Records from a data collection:
========================================

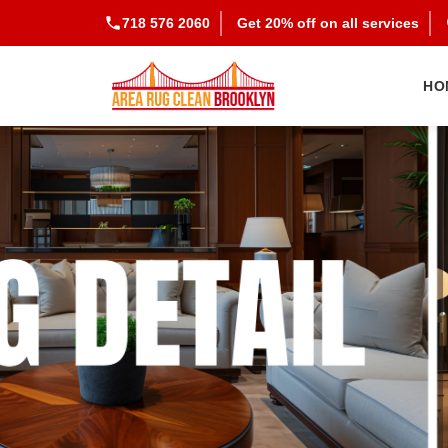
718 576 2060
Get 20% off on all services
HO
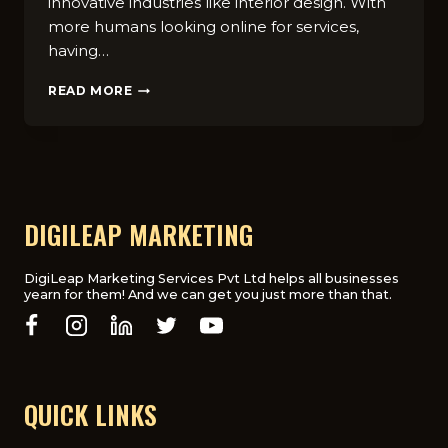
innovative industries like interior design. With
more humans looking online for services,
having…
HOW
READ MORE
SEO
CAN
BOOST
YOUR
SMALL
BUSINESS
IN
DIGILEAP MARKETING
THE
UK:
A
DigiLeap Marketing Services Pvt Ltd helps all businesses
yearn for them! And we can get you just more than that.
COMPREHENSIVE
GUIDE
QUICK LINKS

========================================

WHAT IS REQUIRED:
Give the data again exactly as written, with all pictures left out.

RESPONSE BOX:
718 576 2060
Get 20% off on all services
HO
innovative industries like interior design. With
more humans looking online for services,
having…
HOW
READ MORE
SEO
CAN
BOOST
YOUR
SMALL
BUSINESS
IN
DIGILEAP MARKETING
THE
UK:
A
DigiLeap Marketing Services Pvt Ltd helps all businesses
yearn for them! And we can get you just more than that.
COMPREHENSIVE
GUIDE
QUICK LINKS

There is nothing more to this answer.